Estratégia de impacto zero
Introdução
Em geral
Impacto Zero refere-se a uma ação ou empreendimento que não altera o equilíbrio natural de dióxido de carbono (CO), metano ou outros gases poluentes no sistema ambiental.
Aponta também o estilo de vida que pode reduzir significativamente as emissões de gases poluentes e de efeito estufa de diversas maneiras:
• - Compra de créditos de carbono.
• - Adquirir automóveis e eletrodomésticos de baixo consumo e pouco poluentes.
• - Plantar árvores.
• - Reduzindo o possível impacto, mas mantendo um alto padrão de vida.[1].

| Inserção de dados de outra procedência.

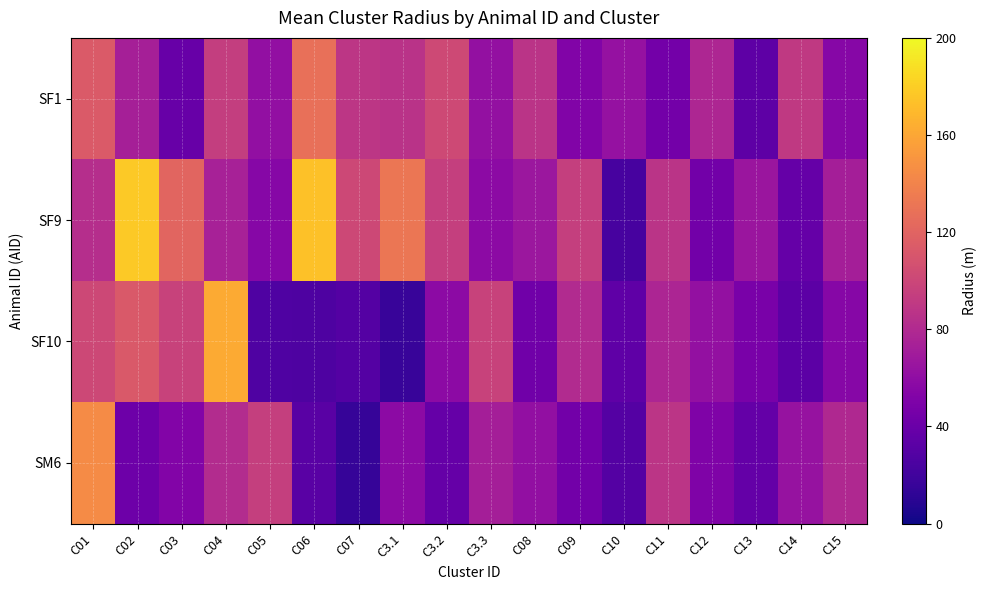

Rank the series at C3.2 from highest to lowest value.

SF1, SF9, SF10, SM6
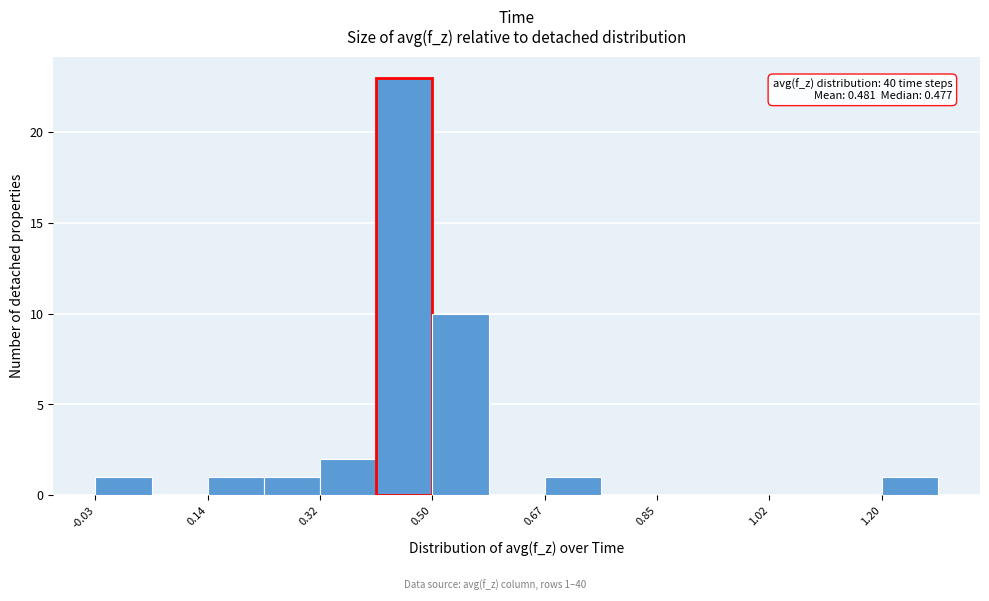

Over which range of the x-axis is the bar tallest?

0.40 to 0.50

Tendo em conta que o impacto humano no clima e no ambiente em geral nunca será zero, continua a ser um conceito geralmente aceite hoje.
Abordagens
Existem 2 escolas principais de pensamento.
Argumenta-se que apenas as instituições podem contribuir significativamente para reduzir o efeito de estufa, nomeadamente através da construção de centrais de energia solar fotovoltaica e da produção de electricidade através de métodos limpos.
A outra escola de pensamento exige um esforço coletivo, como a instalação de painéis fotovoltaicos e microgeradores nas residências, além da redução do uso do automóvel. Esta posição afirma que cada indivíduo, à sua maneira, pode contribuir significativamente para minimizar o impacto ambiental.
Há muitas pessoas que acreditam na primeira escola de pensamento e continuam levando suas vidas normalmente. No entanto, há outros que apoiam a segunda escola de pensamento e estão a avançar no sentido de corrigir a crença errada de que podemos explorar todos os recursos da Terra sem gerar consequências negativas para o ambiente e para nós próprios.
Estratégias Sustentáveis: Reduzir ou Compensar as Emissões de Carbono?
Dadas as dificuldades tecnológicas e os custos associados a uma redução drástica das emissões, há quem defenda a ideia de adquirir créditos de carbono de sumidouros de carbono (florestas e plantações) nos países do Sul do mundo. Esta posição é questionada por associações ambientalistas,[2] que a consideram um “atalho” que permite às nações mais desenvolvidas continuarem a emitir CO, através da simples compra de créditos no mercado de emissões. Além disso, muitos projetos de sumidouros de carbono são vistos como contraproducentes, especialmente quando associados à criação de plantações.[3] Por razões semelhantes, diferentes organizações ambientais e líderes indígenas[4] propõem a compra de créditos de carbono em troca de compromissos de conservação florestal, pois isso poderia resultar na venda de florestas, desapropriando comunidades indígenas e, em última análise, gerando conflitos com elas.[5] Nessa perspectiva, defende-se que todos assumam a responsabilidade por suas emissões e se comprometam a reduzi-las,[6] em vez de recorrer à compra. créditos de carbono.